## What is required
Locate every line below that contains the word "CIRCLE" and copy it.

## Information shown
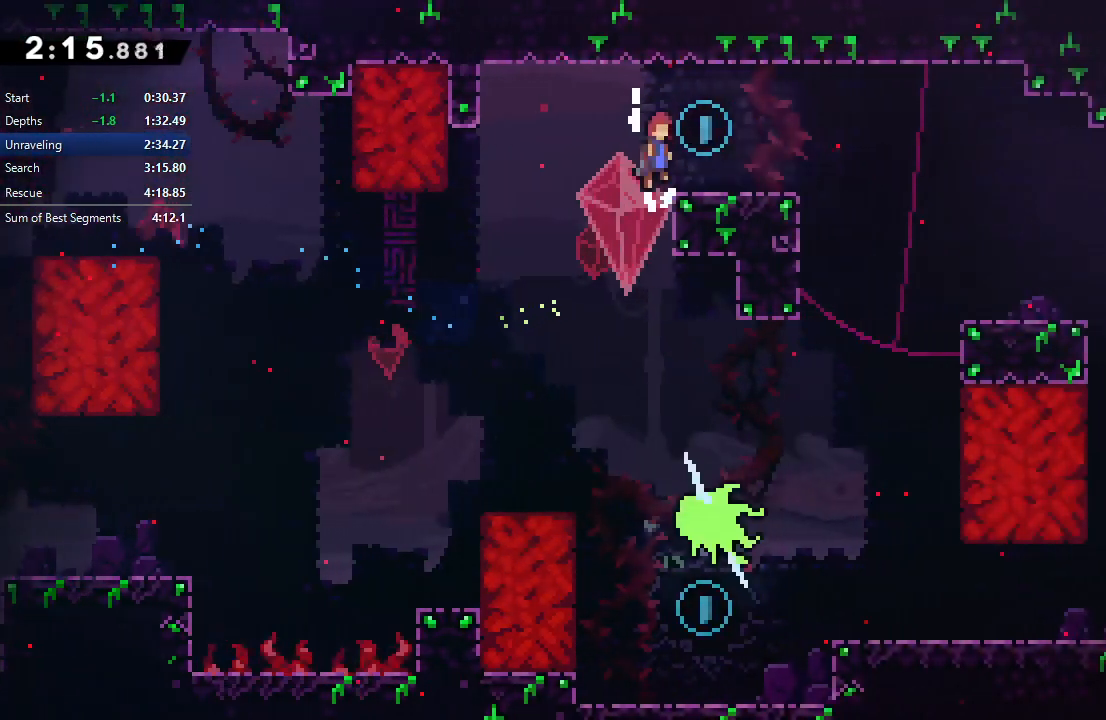
{"buttons": ["DPAD_DOWN", "DPAD_RIGHT"], "right_stick": "center", "events": [[33, "TRIANGLE", "up"], [67, "CIRCLE", "up"], [83, "R1", "up"], [100, "DPAD_RIGHT", "up"], [317, "DPAD_DOWN", "down"], [317, "DPAD_RIGHT", "down"], [350, "CROSS", "down"], [467, "CROSS", "up"]]}
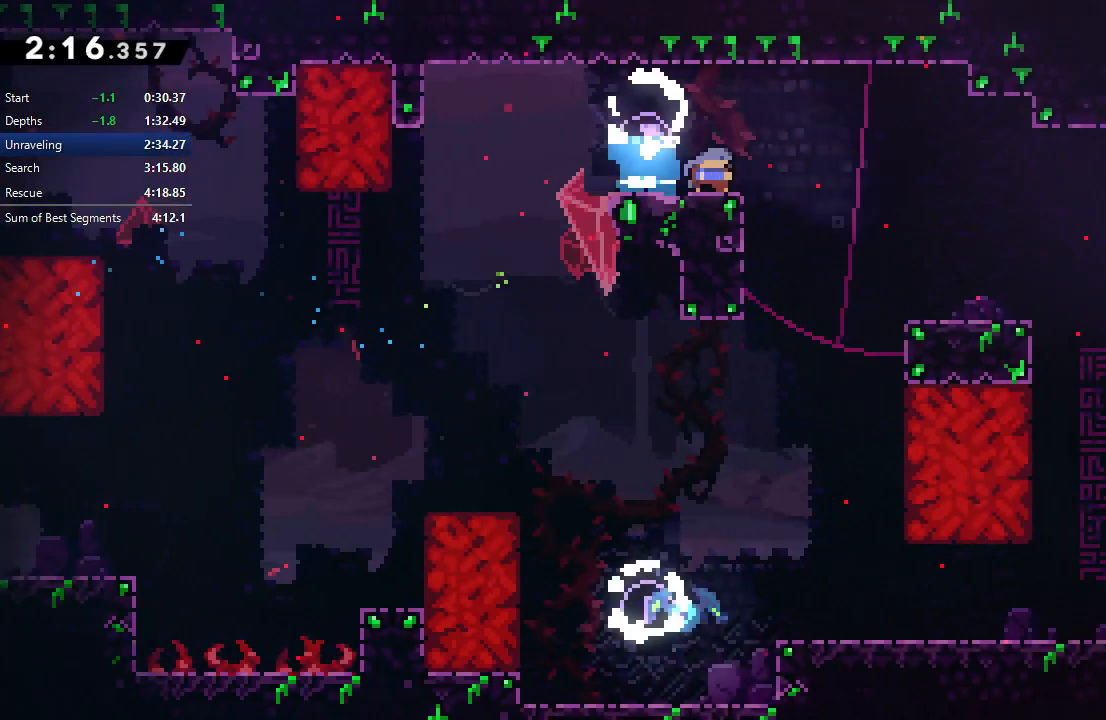
{"buttons": ["CROSS", "DPAD_DOWN", "DPAD_RIGHT"], "right_stick": "center", "events": [[333, "DPAD_DOWN", "up"], [333, "DPAD_RIGHT", "up"], [417, "DPAD_DOWN", "down"], [417, "DPAD_RIGHT", "down"], [450, "CROSS", "down"]]}
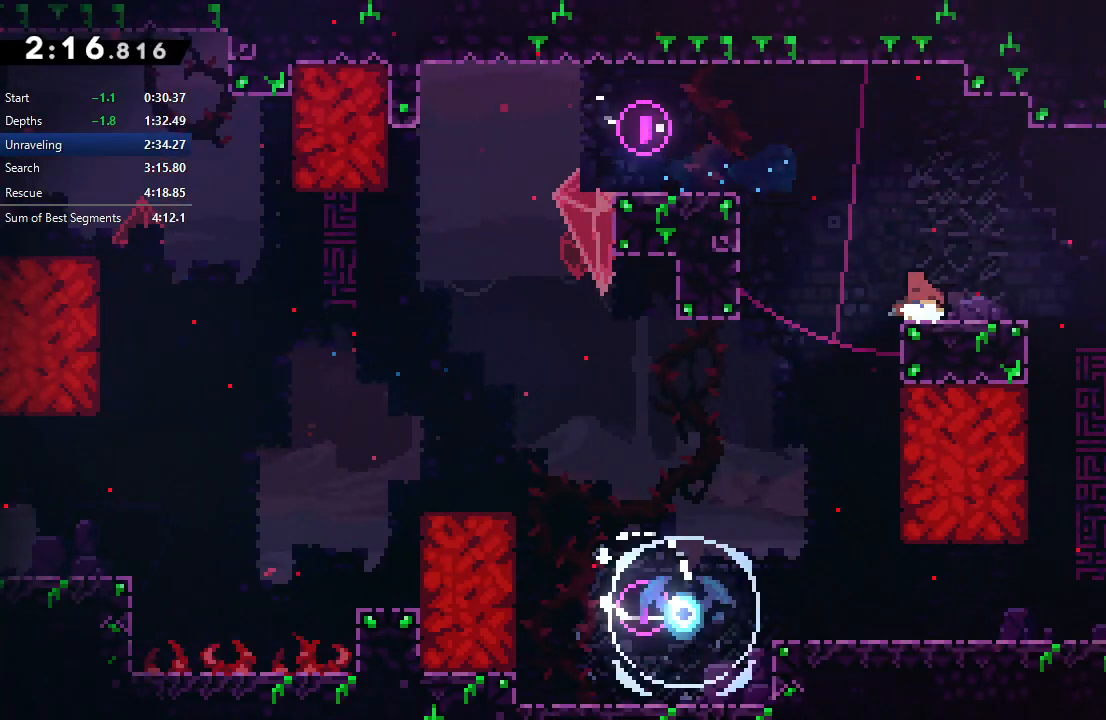
{"buttons": ["DPAD_DOWN", "DPAD_RIGHT"], "right_stick": "center", "events": [[50, "CROSS", "up"], [117, "CIRCLE", "down"], [167, "L1", "down"], [183, "CIRCLE", "up"], [333, "L1", "up"]]}
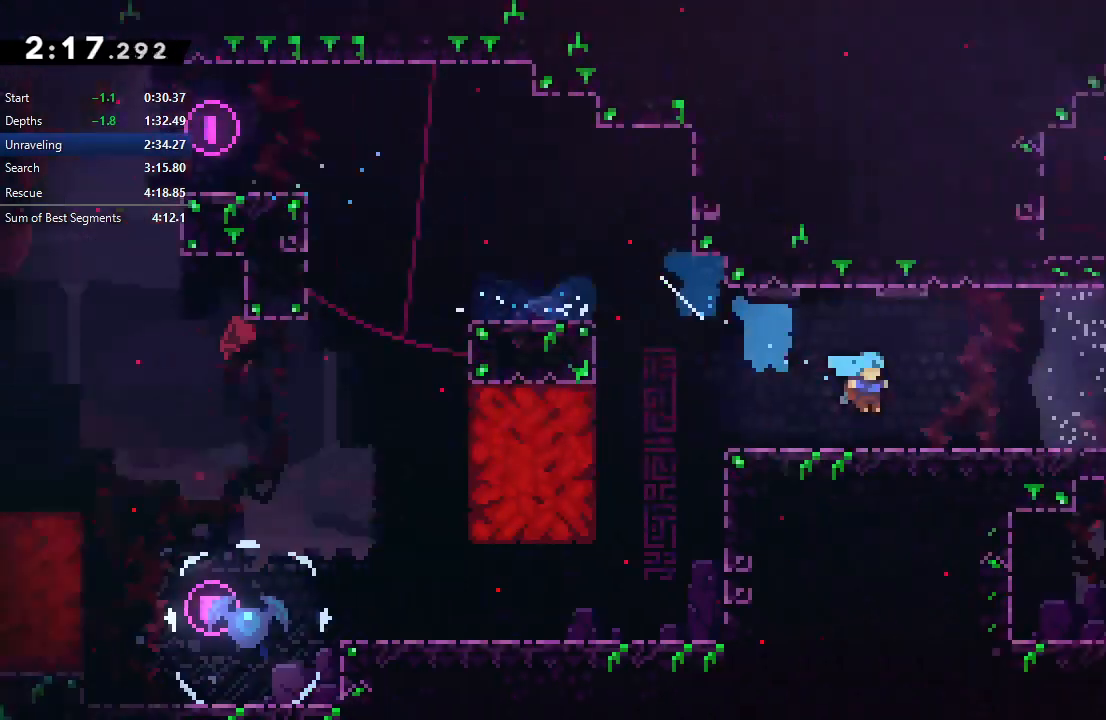
{"buttons": ["DPAD_RIGHT"], "right_stick": "center", "events": [[50, "DPAD_DOWN", "up"]]}
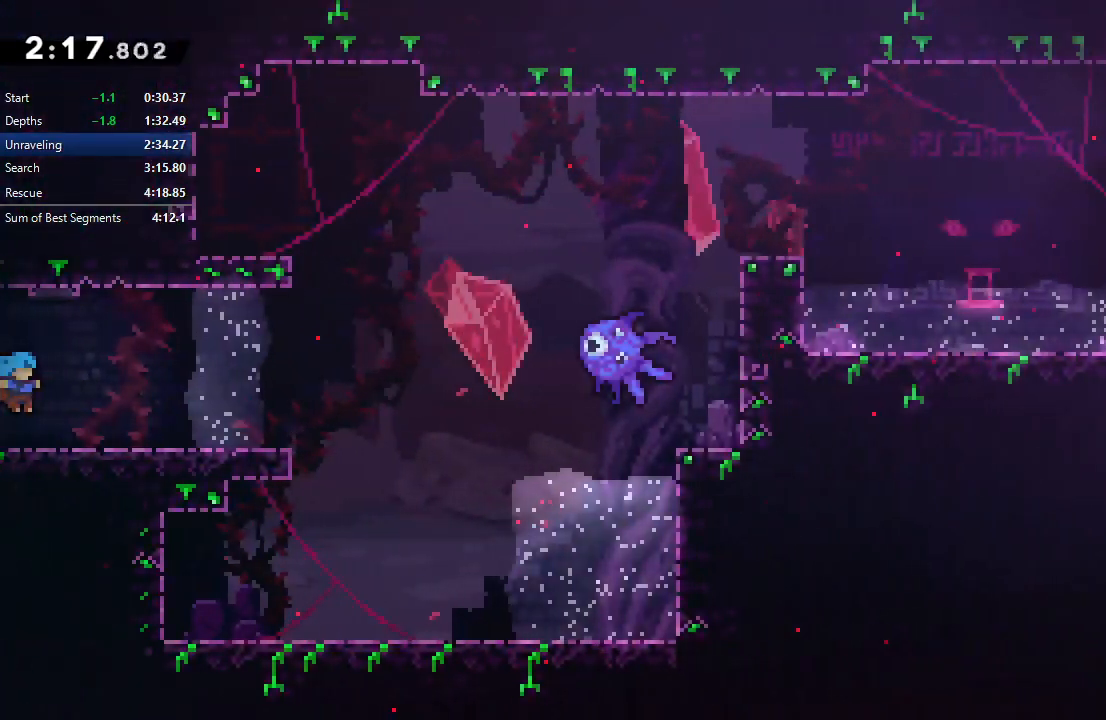
{"buttons": ["CIRCLE", "R1", "DPAD_RIGHT"], "right_stick": "center", "events": [[100, "CIRCLE", "down"], [117, "R1", "down"]]}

## Result
{"buttons": ["DPAD_DOWN", "DPAD_RIGHT"], "right_stick": "center", "events": [[33, "TRIANGLE", "up"], [67, "CIRCLE", "up"], [83, "R1", "up"], [100, "DPAD_RIGHT", "up"], [317, "DPAD_DOWN", "down"], [317, "DPAD_RIGHT", "down"], [350, "CROSS", "down"], [467, "CROSS", "up"]]}
{"buttons": ["DPAD_DOWN", "DPAD_RIGHT"], "right_stick": "center", "events": [[50, "CROSS", "up"], [117, "CIRCLE", "down"], [167, "L1", "down"], [183, "CIRCLE", "up"], [333, "L1", "up"]]}
{"buttons": ["CIRCLE", "R1", "DPAD_RIGHT"], "right_stick": "center", "events": [[100, "CIRCLE", "down"], [117, "R1", "down"]]}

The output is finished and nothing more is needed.